Activity => Make an exact copy of the records, omitting all images.

Recorded data =>
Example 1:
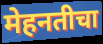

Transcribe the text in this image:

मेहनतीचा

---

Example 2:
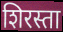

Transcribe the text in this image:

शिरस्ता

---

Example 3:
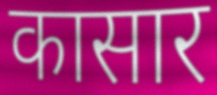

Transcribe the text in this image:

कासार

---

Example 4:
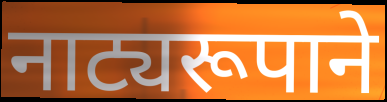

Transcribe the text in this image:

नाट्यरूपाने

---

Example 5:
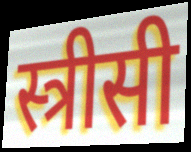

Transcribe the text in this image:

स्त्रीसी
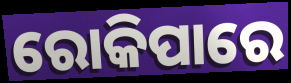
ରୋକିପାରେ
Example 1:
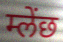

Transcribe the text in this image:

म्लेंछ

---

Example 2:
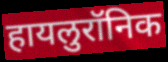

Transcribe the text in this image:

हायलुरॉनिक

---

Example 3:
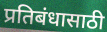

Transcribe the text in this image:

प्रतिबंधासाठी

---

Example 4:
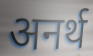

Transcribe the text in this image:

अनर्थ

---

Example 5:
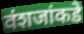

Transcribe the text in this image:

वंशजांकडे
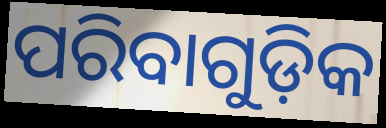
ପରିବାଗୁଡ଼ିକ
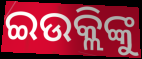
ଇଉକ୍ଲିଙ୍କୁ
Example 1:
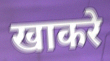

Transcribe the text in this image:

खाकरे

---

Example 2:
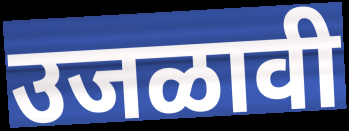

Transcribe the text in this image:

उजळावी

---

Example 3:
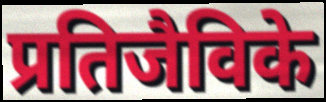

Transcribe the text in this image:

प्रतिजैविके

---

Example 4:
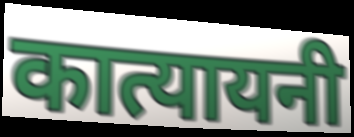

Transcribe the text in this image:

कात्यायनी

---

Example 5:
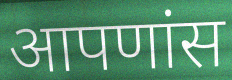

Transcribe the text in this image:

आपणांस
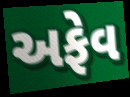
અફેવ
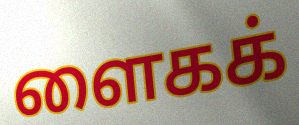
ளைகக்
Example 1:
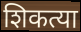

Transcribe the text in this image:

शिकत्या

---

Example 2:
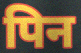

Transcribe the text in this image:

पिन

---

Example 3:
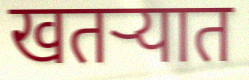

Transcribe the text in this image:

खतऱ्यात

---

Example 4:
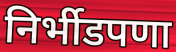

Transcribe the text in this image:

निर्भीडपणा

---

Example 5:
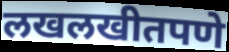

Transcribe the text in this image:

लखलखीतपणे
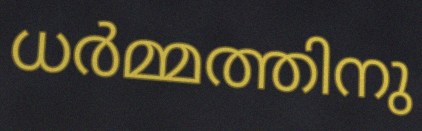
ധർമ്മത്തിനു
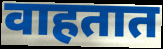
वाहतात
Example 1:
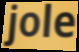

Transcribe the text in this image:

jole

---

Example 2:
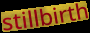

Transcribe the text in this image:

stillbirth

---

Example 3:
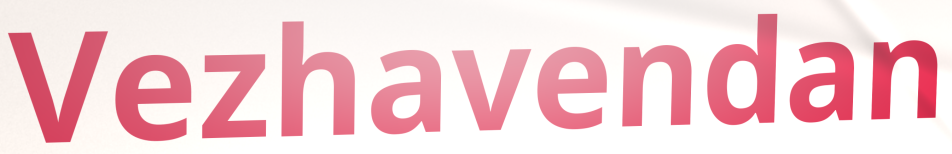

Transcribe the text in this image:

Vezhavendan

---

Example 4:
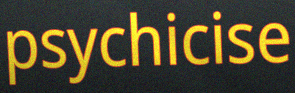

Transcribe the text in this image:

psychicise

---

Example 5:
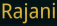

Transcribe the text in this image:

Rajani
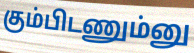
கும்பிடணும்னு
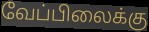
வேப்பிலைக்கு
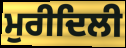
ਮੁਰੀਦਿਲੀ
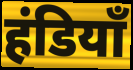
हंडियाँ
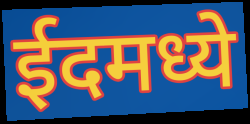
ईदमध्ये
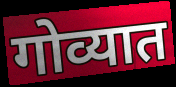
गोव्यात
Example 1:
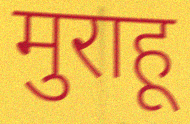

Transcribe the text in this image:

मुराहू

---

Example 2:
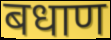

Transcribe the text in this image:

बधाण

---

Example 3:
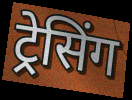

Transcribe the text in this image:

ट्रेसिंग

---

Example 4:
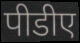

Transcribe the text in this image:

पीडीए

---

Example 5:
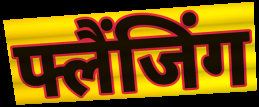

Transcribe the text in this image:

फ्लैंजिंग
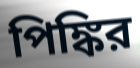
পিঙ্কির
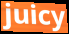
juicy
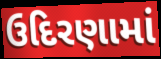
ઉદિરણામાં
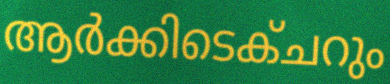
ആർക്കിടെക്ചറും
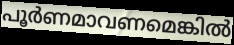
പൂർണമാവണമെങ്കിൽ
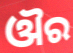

Answer to this task =>
Example 1:

Transcribe the text in this image:

मेहनतीचा

---

Example 2:

Transcribe the text in this image:

शिरस्ता

---

Example 3:

Transcribe the text in this image:

कासार

---

Example 4:

Transcribe the text in this image:

नाट्यरूपाने

---

Example 5:

Transcribe the text in this image:

स्त्रीसी
ରୋକିପାରେ
Example 1:

Transcribe the text in this image:

म्लेंछ

---

Example 2:

Transcribe the text in this image:

हायलुरॉनिक

---

Example 3:

Transcribe the text in this image:

प्रतिबंधासाठी

---

Example 4:

Transcribe the text in this image:

अनर्थ

---

Example 5:

Transcribe the text in this image:

वंशजांकडे
ପରିବାଗୁଡ଼ିକ
ଇଉକ୍ଲିଙ୍କୁ
Example 1:

Transcribe the text in this image:

खाकरे

---

Example 2:

Transcribe the text in this image:

उजळावी

---

Example 3:

Transcribe the text in this image:

प्रतिजैविके

---

Example 4:

Transcribe the text in this image:

कात्यायनी

---

Example 5:

Transcribe the text in this image:

आपणांस
અફેવ
ளைகக்
Example 1:

Transcribe the text in this image:

शिकत्या

---

Example 2:

Transcribe the text in this image:

पिन

---

Example 3:

Transcribe the text in this image:

खतऱ्यात

---

Example 4:

Transcribe the text in this image:

निर्भीडपणा

---

Example 5:

Transcribe the text in this image:

लखलखीतपणे
ധർമ്മത്തിനു
वाहतात
Example 1:

Transcribe the text in this image:

jole

---

Example 2:

Transcribe the text in this image:

stillbirth

---

Example 3:

Transcribe the text in this image:

Vezhavendan

---

Example 4:

Transcribe the text in this image:

psychicise

---

Example 5:

Transcribe the text in this image:

Rajani
கும்பிடணும்னு
வேப்பிலைக்கு
ਮੁਰੀਦਿਲੀ
हंडियाँ
ईदमध्ये
गोव्यात
Example 1:

Transcribe the text in this image:

मुराहू

---

Example 2:

Transcribe the text in this image:

बधाण

---

Example 3:

Transcribe the text in this image:

ट्रेसिंग

---

Example 4:

Transcribe the text in this image:

पीडीए

---

Example 5:

Transcribe the text in this image:

फ्लैंजिंग
পিঙ্কির
juicy
ઉદિરણામાં
ആർക്കിടെക്ചറും
പൂർണമാവണമെങ്കിൽ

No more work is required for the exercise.